GOALS |
• 1. Can you retype, word for word, the part of the review of Jon Padgett's story collection that opens with "Basically, Thomas Ligotti’s" and closes with "from this author."?
• 2. Can you continue the review of Jon Padgett's story collection from where it stops?

DOCUMENT SECTION |
»»

A lot of the reviews of this collection compare Jon Padgett to Thomas Ligotti, which is fair, since Jon Padgett has been the long-time moderator of the Thomas Ligotti fansite, ligotti.net, and one of the stories takes its title directly from a Ligotti story. But the big question that potential new readers will likely have when reading those reviews is “Who the hell is Thomas Ligotti?”
So. Thomas Ligotti himself has been called a successor to H.P. Lovecraft (yeah, the Cthulhu guy), but that’s not really accurate. Where Lovecraft dealt with the horrors of the unknowable, Ligotti deals more with the horrors of pointlessness. Where Lovecraft’s stories would end with the protagonists killed or driven mad by eldritch horrors, Ligotti’s stories were more likely to end with those protagonists actually joining forces with the darkness. Pick up Songs of a Dead Dreamer, Grimscribe, Noctuary, and Teatro Grotesco for some truly next generation horror.
Basically, Thomas Ligotti’s horror fiction differs from anything else you’ve read because he places his philosophy front and center in these stories. And while that philosophy (which is sort of nihilistic, but not exactly) won’t resonate with a lot of readers, he has developed a dedicated fan base over the last thirty-five years. One of those fans is Jon Padgett.* And Ligotti’s horror philosophy lives on in the debut collection of stories from this author.
It begins with “The Mindfulness of Horror Practice,” which is more of a thought experiment than a story. Basically, the author walks you through an exercise to place you in the right frame of mind to read the remainder of his collection. It’s quite telling that the collection DOES NOT end with a second primer detailing how to get yourself OUT of this state of mind.
“Murmurs of a Voice Foreknown” details the torments that a younger brother endures from his older sibling. While there is a bit of revenge that comes into play, the story is more concerned with the shift in thought that’s needed before revenge is possible than with the act itself. The basic lesson seems to be that we should be careful about whom we try to intimidate through fear, because fear can change people in unexpected ways.
“The Indoor Swamp” follows an admittedly lousy tourist attraction that grows progressively more disturbing as it continues.

««

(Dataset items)
»»

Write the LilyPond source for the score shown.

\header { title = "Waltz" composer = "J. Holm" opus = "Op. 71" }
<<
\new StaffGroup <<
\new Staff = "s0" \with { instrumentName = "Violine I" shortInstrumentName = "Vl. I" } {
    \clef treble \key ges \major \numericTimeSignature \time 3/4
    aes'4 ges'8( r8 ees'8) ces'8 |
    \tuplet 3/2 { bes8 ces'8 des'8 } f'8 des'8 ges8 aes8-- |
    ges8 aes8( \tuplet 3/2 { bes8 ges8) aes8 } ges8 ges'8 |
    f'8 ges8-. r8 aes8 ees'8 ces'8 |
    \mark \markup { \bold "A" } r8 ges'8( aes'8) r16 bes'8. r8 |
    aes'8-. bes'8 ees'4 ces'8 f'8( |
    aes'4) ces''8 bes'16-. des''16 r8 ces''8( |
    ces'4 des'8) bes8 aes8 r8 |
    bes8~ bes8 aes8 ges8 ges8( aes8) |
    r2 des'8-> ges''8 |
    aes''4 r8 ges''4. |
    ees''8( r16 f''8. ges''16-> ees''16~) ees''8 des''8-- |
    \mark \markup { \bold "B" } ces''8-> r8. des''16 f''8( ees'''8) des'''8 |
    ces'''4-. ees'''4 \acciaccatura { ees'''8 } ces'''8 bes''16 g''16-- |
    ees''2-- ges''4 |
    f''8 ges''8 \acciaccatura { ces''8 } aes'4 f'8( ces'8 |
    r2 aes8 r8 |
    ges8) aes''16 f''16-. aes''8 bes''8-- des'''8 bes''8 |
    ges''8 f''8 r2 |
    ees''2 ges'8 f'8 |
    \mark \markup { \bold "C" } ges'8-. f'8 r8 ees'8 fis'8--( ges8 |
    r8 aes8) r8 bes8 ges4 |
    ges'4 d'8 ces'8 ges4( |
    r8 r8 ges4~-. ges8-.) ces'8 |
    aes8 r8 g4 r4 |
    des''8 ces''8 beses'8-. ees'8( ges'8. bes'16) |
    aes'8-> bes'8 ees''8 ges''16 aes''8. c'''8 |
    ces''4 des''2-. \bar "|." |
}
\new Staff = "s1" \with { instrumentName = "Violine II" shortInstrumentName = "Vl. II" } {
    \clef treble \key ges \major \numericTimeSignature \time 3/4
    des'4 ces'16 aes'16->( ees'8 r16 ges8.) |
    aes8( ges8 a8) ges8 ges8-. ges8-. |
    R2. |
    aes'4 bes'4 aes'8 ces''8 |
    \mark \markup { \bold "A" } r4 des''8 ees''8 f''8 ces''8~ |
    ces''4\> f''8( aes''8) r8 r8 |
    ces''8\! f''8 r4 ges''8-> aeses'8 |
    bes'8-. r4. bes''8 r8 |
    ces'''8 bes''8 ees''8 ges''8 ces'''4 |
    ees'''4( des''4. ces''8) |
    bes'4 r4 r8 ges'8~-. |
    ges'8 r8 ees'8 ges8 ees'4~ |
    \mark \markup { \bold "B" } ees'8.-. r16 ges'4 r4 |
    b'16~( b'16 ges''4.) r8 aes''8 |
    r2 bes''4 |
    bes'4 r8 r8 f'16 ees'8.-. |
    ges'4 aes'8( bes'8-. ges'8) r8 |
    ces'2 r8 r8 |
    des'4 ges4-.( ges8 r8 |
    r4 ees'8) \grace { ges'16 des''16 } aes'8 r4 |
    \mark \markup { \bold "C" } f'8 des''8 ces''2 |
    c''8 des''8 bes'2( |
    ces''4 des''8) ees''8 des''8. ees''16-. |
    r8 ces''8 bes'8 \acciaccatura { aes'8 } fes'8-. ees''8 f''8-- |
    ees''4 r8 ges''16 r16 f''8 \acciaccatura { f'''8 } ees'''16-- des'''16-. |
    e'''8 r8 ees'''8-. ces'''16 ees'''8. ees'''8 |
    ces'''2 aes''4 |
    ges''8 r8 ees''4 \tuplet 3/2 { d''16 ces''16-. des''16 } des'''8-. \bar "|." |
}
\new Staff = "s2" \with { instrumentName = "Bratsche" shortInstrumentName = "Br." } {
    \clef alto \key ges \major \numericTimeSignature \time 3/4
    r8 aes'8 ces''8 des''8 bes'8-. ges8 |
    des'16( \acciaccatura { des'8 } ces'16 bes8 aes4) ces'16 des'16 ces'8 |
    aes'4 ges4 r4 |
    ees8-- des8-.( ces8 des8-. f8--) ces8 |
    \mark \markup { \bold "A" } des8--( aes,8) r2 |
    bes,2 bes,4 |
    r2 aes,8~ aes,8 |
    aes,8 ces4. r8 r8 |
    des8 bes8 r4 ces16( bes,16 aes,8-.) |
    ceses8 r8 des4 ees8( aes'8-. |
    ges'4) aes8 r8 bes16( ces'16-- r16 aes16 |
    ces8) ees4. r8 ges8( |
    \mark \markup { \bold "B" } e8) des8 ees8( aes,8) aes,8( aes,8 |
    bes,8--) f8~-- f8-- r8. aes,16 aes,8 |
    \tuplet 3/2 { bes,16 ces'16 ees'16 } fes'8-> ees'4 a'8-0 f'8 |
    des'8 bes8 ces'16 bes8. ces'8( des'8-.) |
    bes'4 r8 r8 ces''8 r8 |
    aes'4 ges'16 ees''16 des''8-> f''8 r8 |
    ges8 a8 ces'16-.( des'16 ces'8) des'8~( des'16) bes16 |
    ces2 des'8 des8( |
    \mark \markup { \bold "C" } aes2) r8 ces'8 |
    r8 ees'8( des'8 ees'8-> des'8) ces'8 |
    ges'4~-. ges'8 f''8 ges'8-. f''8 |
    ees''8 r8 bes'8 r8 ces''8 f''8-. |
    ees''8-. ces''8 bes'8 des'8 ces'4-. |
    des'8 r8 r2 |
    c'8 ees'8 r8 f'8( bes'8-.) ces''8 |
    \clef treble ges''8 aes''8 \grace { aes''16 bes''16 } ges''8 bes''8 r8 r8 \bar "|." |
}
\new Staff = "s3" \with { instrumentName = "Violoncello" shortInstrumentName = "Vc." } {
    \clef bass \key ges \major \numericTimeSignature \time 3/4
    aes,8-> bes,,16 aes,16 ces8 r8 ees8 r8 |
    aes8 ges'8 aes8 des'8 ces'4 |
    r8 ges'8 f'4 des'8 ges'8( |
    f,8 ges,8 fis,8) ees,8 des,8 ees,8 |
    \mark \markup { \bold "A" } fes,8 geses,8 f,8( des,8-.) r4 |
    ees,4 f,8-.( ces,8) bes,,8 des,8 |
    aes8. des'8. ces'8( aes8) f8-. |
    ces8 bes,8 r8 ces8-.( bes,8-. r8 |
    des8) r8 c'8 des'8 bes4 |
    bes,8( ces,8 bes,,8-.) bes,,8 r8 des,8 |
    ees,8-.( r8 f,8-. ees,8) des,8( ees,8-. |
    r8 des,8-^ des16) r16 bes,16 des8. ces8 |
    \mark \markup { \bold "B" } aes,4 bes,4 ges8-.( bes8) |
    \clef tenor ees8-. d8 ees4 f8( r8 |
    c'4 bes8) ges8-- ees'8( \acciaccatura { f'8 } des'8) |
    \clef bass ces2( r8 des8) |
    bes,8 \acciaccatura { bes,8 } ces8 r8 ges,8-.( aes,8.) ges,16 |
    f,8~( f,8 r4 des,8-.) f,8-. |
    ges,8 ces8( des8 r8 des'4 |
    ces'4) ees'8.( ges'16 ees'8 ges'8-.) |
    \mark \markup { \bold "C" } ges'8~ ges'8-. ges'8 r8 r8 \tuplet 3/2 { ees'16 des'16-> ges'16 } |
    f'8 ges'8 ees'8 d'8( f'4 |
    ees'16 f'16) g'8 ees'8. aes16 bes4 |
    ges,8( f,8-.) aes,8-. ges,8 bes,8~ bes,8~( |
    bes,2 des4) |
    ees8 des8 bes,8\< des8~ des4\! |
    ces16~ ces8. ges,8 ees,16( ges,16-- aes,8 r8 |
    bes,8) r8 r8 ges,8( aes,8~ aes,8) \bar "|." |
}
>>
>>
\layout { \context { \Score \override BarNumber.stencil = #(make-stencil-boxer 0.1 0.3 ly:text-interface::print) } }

««
»»

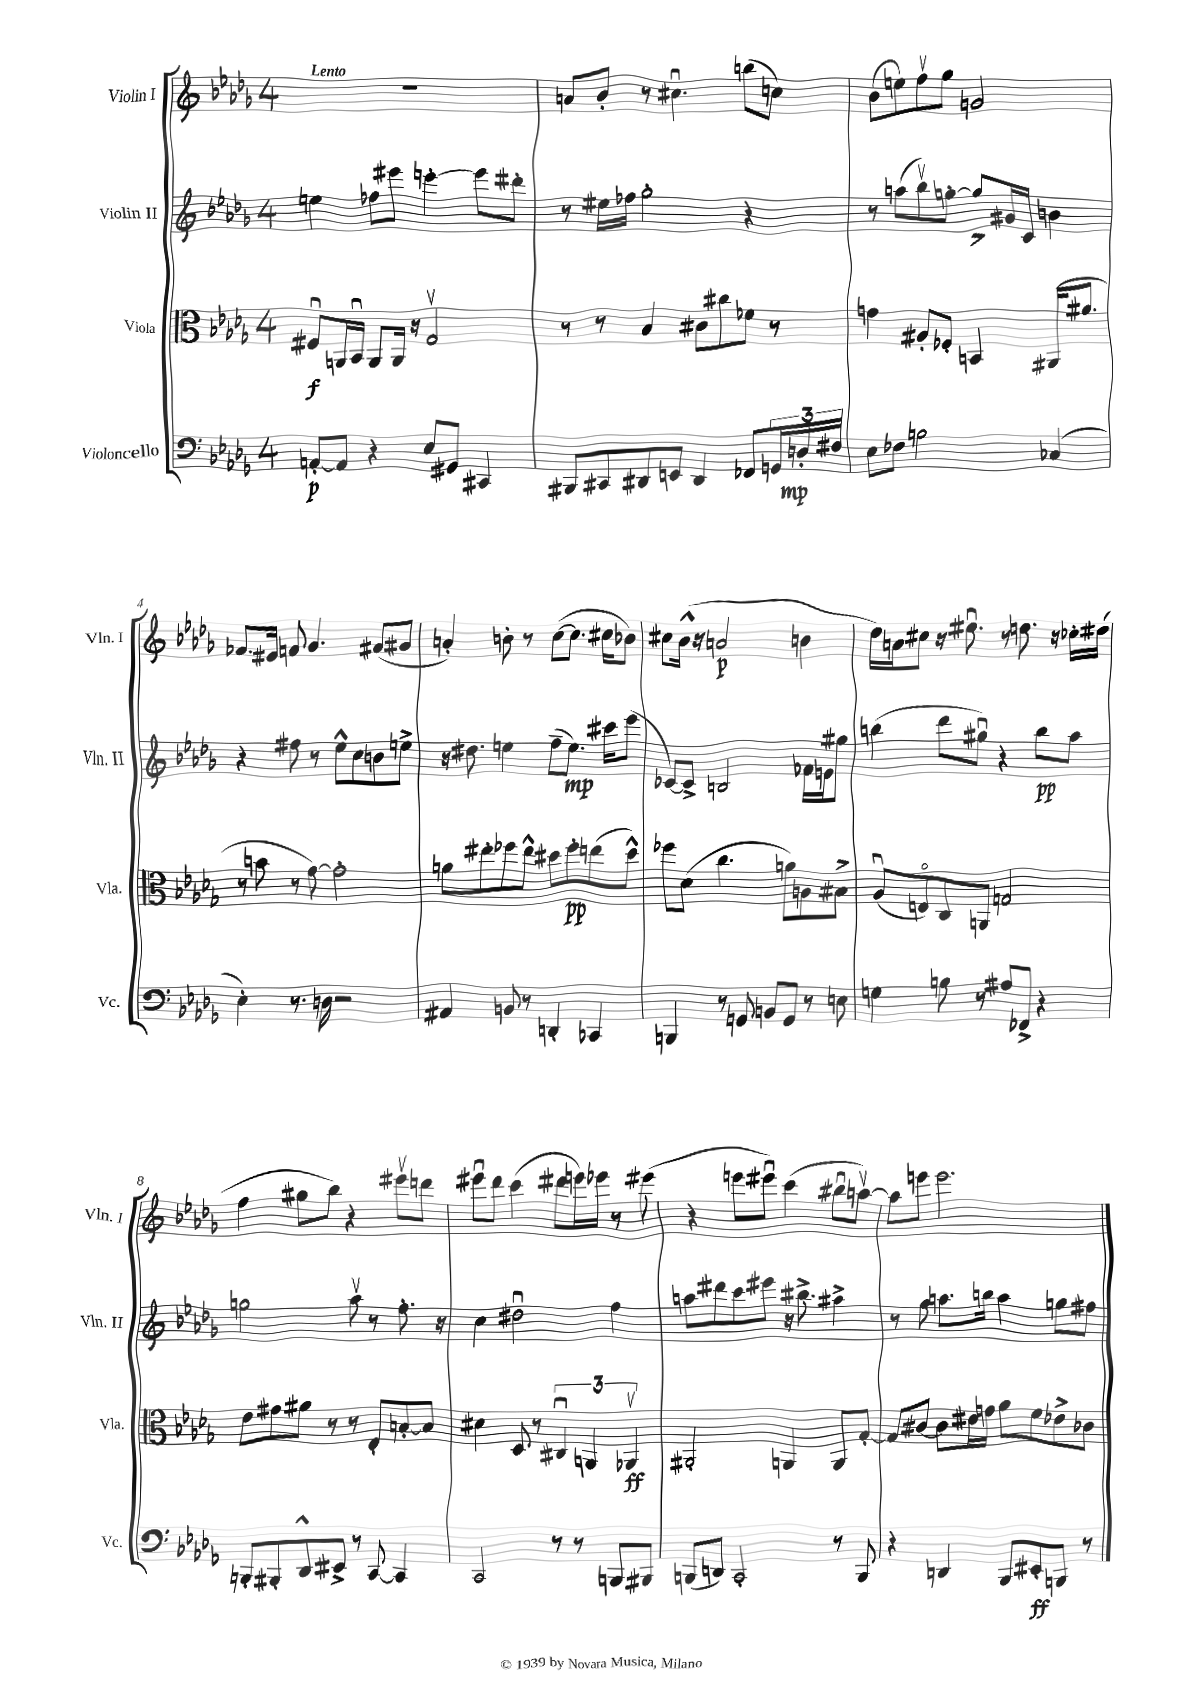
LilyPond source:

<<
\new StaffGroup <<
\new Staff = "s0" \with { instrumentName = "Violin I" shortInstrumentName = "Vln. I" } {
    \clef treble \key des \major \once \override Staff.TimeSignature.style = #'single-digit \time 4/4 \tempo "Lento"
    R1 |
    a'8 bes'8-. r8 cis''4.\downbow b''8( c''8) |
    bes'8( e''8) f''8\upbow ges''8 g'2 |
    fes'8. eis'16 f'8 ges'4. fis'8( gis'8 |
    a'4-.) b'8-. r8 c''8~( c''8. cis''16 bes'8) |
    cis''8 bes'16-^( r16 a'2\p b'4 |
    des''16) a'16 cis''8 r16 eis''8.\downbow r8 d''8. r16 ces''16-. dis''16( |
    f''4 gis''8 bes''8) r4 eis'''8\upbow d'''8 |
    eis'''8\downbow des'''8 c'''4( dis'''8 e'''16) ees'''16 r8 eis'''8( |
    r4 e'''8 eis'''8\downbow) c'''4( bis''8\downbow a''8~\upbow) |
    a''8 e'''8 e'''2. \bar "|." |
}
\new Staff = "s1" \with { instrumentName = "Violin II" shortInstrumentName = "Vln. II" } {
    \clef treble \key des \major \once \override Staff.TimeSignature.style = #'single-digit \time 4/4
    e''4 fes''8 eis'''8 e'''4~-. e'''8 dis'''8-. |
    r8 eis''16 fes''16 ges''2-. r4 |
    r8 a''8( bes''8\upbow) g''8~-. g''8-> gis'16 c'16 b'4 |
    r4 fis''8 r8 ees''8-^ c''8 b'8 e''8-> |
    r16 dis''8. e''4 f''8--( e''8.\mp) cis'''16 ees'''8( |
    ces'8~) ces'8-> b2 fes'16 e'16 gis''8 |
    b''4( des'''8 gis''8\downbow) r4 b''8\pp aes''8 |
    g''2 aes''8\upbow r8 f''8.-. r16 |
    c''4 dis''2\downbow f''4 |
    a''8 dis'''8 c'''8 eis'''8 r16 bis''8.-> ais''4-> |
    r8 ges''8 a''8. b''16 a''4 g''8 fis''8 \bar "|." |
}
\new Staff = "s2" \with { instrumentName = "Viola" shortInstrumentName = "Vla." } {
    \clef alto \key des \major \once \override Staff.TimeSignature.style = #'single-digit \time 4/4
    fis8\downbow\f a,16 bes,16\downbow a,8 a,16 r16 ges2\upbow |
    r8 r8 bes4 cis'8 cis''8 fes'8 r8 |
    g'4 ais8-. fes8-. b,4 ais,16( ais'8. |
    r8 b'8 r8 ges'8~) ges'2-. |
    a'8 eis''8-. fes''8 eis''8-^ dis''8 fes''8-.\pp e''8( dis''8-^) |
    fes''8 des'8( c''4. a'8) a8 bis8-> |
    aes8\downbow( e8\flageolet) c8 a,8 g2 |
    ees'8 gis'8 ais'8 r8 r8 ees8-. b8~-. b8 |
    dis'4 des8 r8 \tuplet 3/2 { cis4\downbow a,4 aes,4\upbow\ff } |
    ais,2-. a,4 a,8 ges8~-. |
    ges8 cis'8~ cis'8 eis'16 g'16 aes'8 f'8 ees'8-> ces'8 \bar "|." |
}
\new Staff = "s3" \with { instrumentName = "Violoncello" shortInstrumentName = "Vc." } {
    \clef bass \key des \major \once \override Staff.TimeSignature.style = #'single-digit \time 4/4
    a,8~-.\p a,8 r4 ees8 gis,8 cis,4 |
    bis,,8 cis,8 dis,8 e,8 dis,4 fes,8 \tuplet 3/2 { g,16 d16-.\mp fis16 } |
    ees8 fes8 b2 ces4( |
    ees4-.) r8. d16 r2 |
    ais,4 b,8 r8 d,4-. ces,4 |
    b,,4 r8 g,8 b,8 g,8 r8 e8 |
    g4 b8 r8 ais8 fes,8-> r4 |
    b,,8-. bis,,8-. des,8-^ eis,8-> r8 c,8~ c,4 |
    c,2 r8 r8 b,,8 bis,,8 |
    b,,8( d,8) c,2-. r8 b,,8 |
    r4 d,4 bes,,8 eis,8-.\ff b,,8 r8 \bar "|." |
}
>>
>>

««
»»

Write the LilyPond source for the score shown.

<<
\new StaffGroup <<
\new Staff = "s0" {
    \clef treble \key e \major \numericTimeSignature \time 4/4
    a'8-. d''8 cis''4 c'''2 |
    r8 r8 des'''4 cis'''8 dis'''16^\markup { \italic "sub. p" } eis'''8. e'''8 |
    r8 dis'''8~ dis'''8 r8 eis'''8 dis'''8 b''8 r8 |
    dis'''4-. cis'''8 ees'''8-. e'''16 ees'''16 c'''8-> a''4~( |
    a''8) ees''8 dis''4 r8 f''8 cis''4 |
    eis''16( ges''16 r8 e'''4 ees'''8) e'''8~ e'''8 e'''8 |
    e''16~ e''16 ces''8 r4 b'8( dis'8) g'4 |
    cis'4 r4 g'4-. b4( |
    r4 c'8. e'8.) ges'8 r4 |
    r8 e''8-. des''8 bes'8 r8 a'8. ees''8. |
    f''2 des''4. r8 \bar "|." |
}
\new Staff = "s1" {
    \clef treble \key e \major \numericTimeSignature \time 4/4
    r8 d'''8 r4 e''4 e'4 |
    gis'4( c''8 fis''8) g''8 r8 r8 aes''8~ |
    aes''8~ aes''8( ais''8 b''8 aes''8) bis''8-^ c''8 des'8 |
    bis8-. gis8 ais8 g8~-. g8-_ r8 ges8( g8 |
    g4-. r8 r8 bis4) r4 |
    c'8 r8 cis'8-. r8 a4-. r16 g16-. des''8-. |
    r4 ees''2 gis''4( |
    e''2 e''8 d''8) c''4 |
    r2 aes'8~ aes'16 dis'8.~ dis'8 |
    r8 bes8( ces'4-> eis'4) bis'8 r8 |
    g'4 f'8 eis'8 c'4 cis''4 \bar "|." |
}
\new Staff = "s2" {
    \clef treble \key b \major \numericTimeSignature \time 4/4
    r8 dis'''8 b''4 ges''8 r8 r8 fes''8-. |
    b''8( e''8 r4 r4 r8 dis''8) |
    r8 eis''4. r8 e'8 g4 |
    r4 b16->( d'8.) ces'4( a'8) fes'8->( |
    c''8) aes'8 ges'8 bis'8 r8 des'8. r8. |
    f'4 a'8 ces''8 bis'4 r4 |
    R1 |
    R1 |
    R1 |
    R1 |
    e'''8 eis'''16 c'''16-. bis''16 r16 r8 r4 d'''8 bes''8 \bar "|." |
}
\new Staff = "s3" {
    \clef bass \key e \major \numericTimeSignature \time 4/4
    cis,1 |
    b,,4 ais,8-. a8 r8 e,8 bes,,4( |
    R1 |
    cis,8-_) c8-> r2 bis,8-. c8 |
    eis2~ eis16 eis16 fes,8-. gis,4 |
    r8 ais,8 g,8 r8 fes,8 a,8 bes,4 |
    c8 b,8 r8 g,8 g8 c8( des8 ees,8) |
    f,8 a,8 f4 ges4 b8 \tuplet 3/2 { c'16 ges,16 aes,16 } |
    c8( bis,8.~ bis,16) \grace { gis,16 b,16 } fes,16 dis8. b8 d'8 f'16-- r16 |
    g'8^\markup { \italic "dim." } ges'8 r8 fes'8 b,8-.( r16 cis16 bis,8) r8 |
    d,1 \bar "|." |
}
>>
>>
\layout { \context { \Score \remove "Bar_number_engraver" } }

««

THE RESULTS |
• 1.
Basically, Thomas Ligotti’s horror fiction differs from anything else you’ve read because he places his philosophy front and center in these stories. And while that philosophy (which is sort of nihilistic, but not exactly) won’t resonate with a lot of readers, he has developed a dedicated fan base over the last thirty-five years. One of those fans is Jon Padgett.* And Ligotti’s horror philosophy lives on in the debut collection of stories from this author.

• 2.
“Origami Dreams” deals with the shifting nature of reality, tugging at the fear that we’ve all had from time to time that someone rearranges the universe in subtle ways when we’re not looking. Things we would have sworn to be true are revealed to never have happened and we have no memory of key events that everyone around us recalls. It’s at this point in the collection when the reader begins to realize that each story actually builds on the others, producing a nightmarish layering effect.
“20 Simple Steps to Ventriloquism” starts as a typical instruction manual on ventriloquism and, for the first half-dozen steps, you might believe that the author has literally copied some old instruction booklet into a story collection. But then the steps begin to take an ominous turn as we are introduced to the concept of “Greater Ventriloquism” and the sacrifices that such a skill requires. This one is easiy the best story in the collection and deserves whatever awards it is sure to receive.
“The Infusorium” was originally published as a standalone chapbook and in many ways feels out of place compared to everything else in the book. A police officer is investigating a strange fog that’s making everyone in a papermill town sick, eventually unearthing a dark secret that goes back decades. While some of Padgett’s horror philosophy is presented here, it’s done in a way that removes us from the center, as if we’re observing the story from the outside rather than the inside. The result is the weakest story in the collection (which still happens to be good, just not as good as everything else that precedes and follows it).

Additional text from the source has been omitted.